A partir dos dados deste estudo e tomando por base a concordância do escore final, o BPEWS-Br mostrou-se um instrumento confiável para reconhecimento de sinais de alerta da deterioração clínica entre as crianças estudadas.

Tempo de aplicação do BPEWS-Br

O tempo necessário para aplicação do BPEWS foi descrito por seu autor no estudo original do escore. O tempo cronometrado para calcular sua pontuação foi de 30 segundos a partir de um conjunto padrão de observações, sendo esse tempo reduzido à medida que houve familiarização da enfermeira com o sistema de pontuação.2

Destaca-se que no presente estudo os dados vitais necessários à aplicação do escore (frequências respiratória e cardíaca) foram mensurados no momento da sua avaliação, mesmo que alguma criança estivesse monitorizada, o que exigiu mais tempo para avaliar e aplicar o instrumento. Sendo assim, se a aplicação do BPEWS-Br fosse atrelada ao controle dos sinais vitais, rotina já estabelecida nas unidades de internamento, o tempo médio dispendido para avaliação e aplicação do escore poderia ter sido reduzido.

Os sistemas de pontuação de alerta precoce, devido à sua objetividade e facilidade de utilização (cerca de 15-20 segundos), têm ajudado a aumentar a confiança nos enfermeiros para reconhecer as crianças em risco de deterioração.16 Além disso, o uso de instrumentos de alerta precoce promove comunicação rápida e eficiente entre enfermeiros, médicos e a equipe de saúde.20

Não foram encontrados estudos que relatassem o tempo médio total dispensado para avaliação das crianças e aplicação do escore. Entretanto, este é um pré-requisito que precisa ser considerado. O BPEWS foi escolhido por alguns pesquisadores, que o consideraram um instrumento facilmente adaptável ao fluxo de trabalho de enfermeiros assistenciais,4 podendo ser aplicado com rapidez e precisão por enfermeiros sobrecarregados em unidades de emergência.17

Autores sugeriram alguns padrões para a seleção e utilização de um PEWS: validade; facilidade de uso; praticidade; generalização para qualquer tipo de cuidado infantil; incorporação de outras observações, de outras escalas de avaliação.
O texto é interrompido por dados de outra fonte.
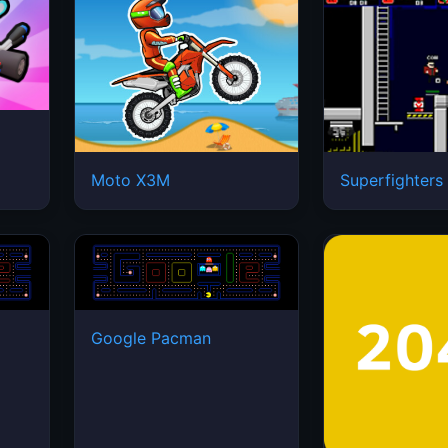
Moto X3M
Superfighters
Google Pacman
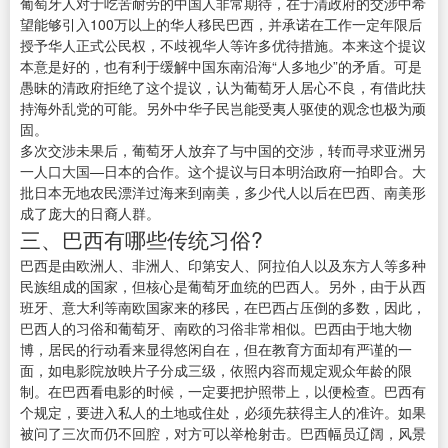
葡萄牙人对于吃苦耐劳的中国人非常期待，在于清政府的交涉中希
望能够引入100万以上的华人移民巴西，并承诺在工作一定年限后
授予华人正式公民权，不歧视华人等许多优待措施。本来这个提议
本意是好的，也有利于缓解中国东南沿海“人多地少”的矛盾。可是
愚昧的清政府拒绝了这个提议，认为葡萄牙人居心不良，有借此扶
持海外乱党的可能。另外中华子民岂能受夷人驱使的观念也极为顽
固。
多次交涉未果后，葡萄牙人放弃了与中国的交涉，转而寻求亚洲另
一人口大国—日本的合作。这个提议与日本明治政府一拍即合。大
批日本无地农民漂洋过海来到南美，多少代人以后在巴西、南美形
成了庞大的日裔人群。
三、巴西有哪些传统习俗?
巴西是由欧洲人、非洲人、印第安人、阿拉伯人以及东方人等多种
民族组成的国家，但核心是葡萄牙血统的巴西人。另外，由于从西
班牙、意大利等南欧国家来的移民，在巴西占压倒的多数，因此，
巴西人的习俗和葡萄牙、南欧的习俗非常相似。巴西由于地大物
博，居民的行动看来显得悠闲自在，但在教育方面却有严谨的一
面，如电影院放映片子分成三级，依照内容而规定观众年龄的限
制。在巴西看电影的时候，一定要把护照带上，以便检查。巴西有
个规定，要进入私人的土地或住处，必须先获得主人的准许。如果
被问了三次而仍不回腔，对方可以举枪射击。巴西幅员辽阔，风景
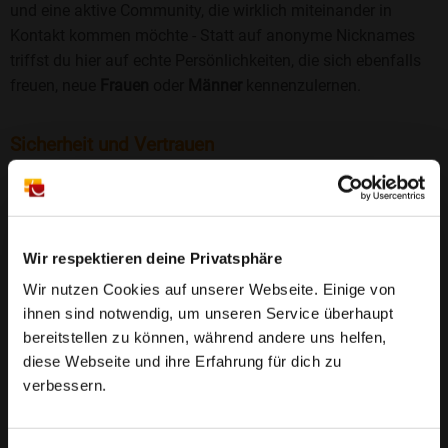
und eine aktive Community, die wirklich miteinander in
Kontakt kommen möchte - Statt auf anonyme Nicknames
triffst du hier auf echte Persönlichkeiten, die sich ebenfalls
freuen, neue
Frauen
oder
Männer
kennenzulernen.
Sicherheit und Vertrauen
Wir legen großen Wert auf Sicherheit und Datenschutz.
Jedes Profil wird manuell geprüft, und freiwillige
Echtheitschecks schaffen zusätzliches Vertrauen. Fake-
Profile und unangemessenes Verhalten haben bei uns keinen
Wir respektieren deine Privatsphäre
Platz.
Weiterlesen
Wir nutzen Cookies auf unserer Webseite. Einige von
ihnen sind notwendig, um unseren Service überhaupt
25 Jahre Erfahrung
: Seit 2000 bringt Bildkontakte
bereitstellen zu können, während andere uns helfen,
Menschen mit dem Wunsch nach einer
diese Webseite und ihre Erfahrung für dich zu
Partnerschaft zusammen. Dabei legen wir
verbessern.
großen Wert auf Sicherheit, Seriosität und eine
FAQ für Scharfbillig
vertrauensvolle Umgebung.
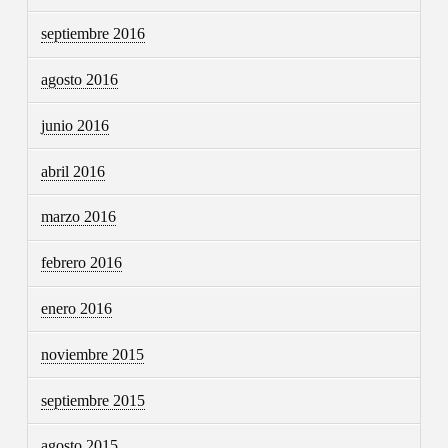
septiembre 2016
agosto 2016
junio 2016
abril 2016
marzo 2016
febrero 2016
enero 2016
noviembre 2015
septiembre 2015
agosto 2015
Além disso, um PEWS deve ser devidamente ensinado aos enfermeiros antes de sua implementação para que possa fortalecer as relações e a comunicação profissional.21

Este estudo fornece evidências sobre reprodutibilidade e aplicabilidade do BPEWS-Br em um contexto brasileiro. Poucos estudos que utilizaram o BPEWS apresentaram descrição detalhada do processo, seguido para a medida de sua confiabilidade, e raras pesquisas descreveram o tempo necessário para aplicação desse escore.
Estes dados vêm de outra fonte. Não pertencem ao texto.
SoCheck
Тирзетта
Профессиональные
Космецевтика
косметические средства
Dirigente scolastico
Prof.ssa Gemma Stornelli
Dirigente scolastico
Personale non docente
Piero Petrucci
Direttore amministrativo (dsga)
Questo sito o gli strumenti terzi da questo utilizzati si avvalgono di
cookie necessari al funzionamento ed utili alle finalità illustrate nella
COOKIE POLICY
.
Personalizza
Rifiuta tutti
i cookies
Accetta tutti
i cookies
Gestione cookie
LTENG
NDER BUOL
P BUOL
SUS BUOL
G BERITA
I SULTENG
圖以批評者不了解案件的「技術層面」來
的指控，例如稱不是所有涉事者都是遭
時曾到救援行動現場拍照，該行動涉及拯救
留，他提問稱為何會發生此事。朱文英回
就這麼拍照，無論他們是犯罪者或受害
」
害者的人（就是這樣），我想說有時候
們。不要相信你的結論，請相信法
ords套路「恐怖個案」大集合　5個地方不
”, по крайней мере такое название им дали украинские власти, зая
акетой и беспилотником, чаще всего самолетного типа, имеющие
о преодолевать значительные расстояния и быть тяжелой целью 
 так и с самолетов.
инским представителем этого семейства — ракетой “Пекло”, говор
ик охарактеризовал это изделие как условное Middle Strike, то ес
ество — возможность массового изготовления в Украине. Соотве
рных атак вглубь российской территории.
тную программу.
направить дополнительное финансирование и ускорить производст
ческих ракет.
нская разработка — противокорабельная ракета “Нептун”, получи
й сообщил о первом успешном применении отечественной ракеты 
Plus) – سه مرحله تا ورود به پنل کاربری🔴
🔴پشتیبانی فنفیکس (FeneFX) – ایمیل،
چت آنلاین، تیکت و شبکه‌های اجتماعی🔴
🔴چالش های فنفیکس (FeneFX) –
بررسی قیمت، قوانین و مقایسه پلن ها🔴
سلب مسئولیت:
O treinamento para uso de escores de alerta deve ser guiado por protocolos operacionais bem delineados. A mensura-ção dos critérios clínicos do escore precisa ser bem padronizada e conhecida com profundidade pelos profissionais que irão aplicá-lo, a fim de que seus valores sejam semelhantes e não gerem interpretações muito distantes. Tanto o treinamento bem executado como o envolvimento da equipe de saúde na utilização de um PEWS são importantes pré-requisitos para o sucesso da sua implementação e possível de impacto no serviço.

 

CONCLUSÃO

A adoção de um PEWS envolve critérios importantes que não apenas a validade e a reprodutibilidade, a exemplo da facilidade de uso, praticidade e treinamento. O presente estudo procurou seguir esses critérios.

A partir dos parâmetros clínicos utilizados pelo BPEWS-Br, da sua acurácia já descrita em outra pesquisa, e dos seus indicadores de reprodutibilidade e tempo médio de aplicação encontrados neste estudo, ele pode ser considerado um instrumento válido, confiável e viável para medir sinais de deterioração clínica em crianças hospitalizadas, o que serve para estimular sua utilização em serviços hospitalares pediátricos no país.
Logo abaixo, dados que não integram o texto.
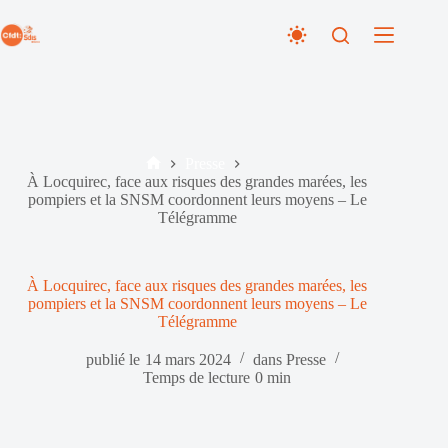
Passer
au
contenu
Presse
Accueil
À Locquirec, face aux risques des grandes marées, les
pompiers et la SNSM coordonnent leurs moyens – Le
Télégramme
À Locquirec, face aux risques des grandes marées, les
pompiers et la SNSM coordonnent leurs moyens – Le
Télégramme
publié le
14 mars 2024
dans
Presse
Temps de lecture
0 min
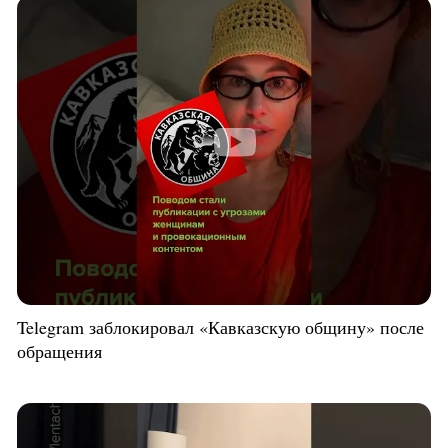
Telegram заблокировал «Кавказскую общину» после
обращения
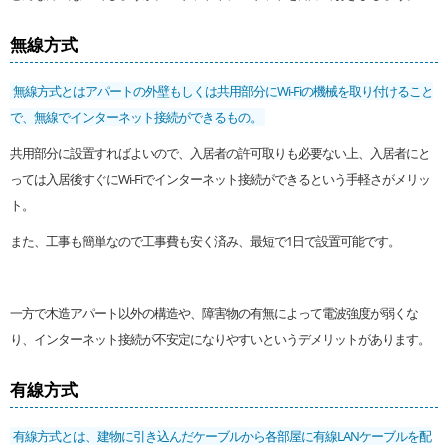
無線方式
無線方式とはアパートの外壁もしくは共用部分にWi-Fiの機械を取り付けること
で、無線でインターネット接続ができるもの。
共用部分に設置すればよいので、入居者の許可取りも必要ない上、入居者にと
っては入居後すぐにWi-Fiでインターネット接続ができるという手軽さがメリッ
ト。
また、工事も簡単なので工事費も安く済み、最短で1日で設置可能です。
一方で木造アパート以外の構造や、障害物の有無によって電波強度が弱くな
り、インターネット接続が不安定になりやすいというデメリットがあります。
有線方式
有線方式とは、建物に引き込んだケーブルから各部屋に有線LANケーブルを配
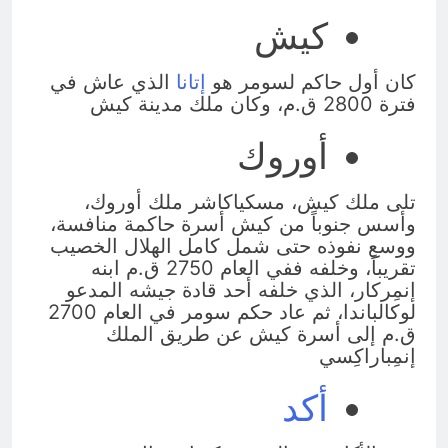
كيش
كان أول حاكم لسومر هو
إتانا
الذي عاش في
فترة 2800 ق.م، وكان ملك مدينة كيش
أوروك
تلى ملك كيش، مسكياكاشر ملك أوروك،
وأسس جنوباً من كيش أسرة حاكمة منافسة،
ووسع نفوذه حتى شمل كامل الهلال الخصيب
تقريباً، وخلفه ففي العام 2750 ق.م ابنه
إنمِركار، الذي خلفه أحد قادة جيشه المدعو
لوكالباندا، ثم عاد حكم سومر في العام 2700
ق.م إلى أسرة كيش عن طريق الملك
إنمِباراكِسي
أكد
Esta é ainda a primeira pesquisa sobre a reprodutibilidade do BPEWS-Br no cenário brasileiro, o que suscita a necessidade de outros estudos que fortaleçam as evidências para uso deste escore.

 

AGRADECIMENTOS

Às crianças e seus acompanhantes que participaram do estudo. Ao Hospital Estadual da Criança e à sua equipe, pelo acolhimento durante a realização da pesquisa.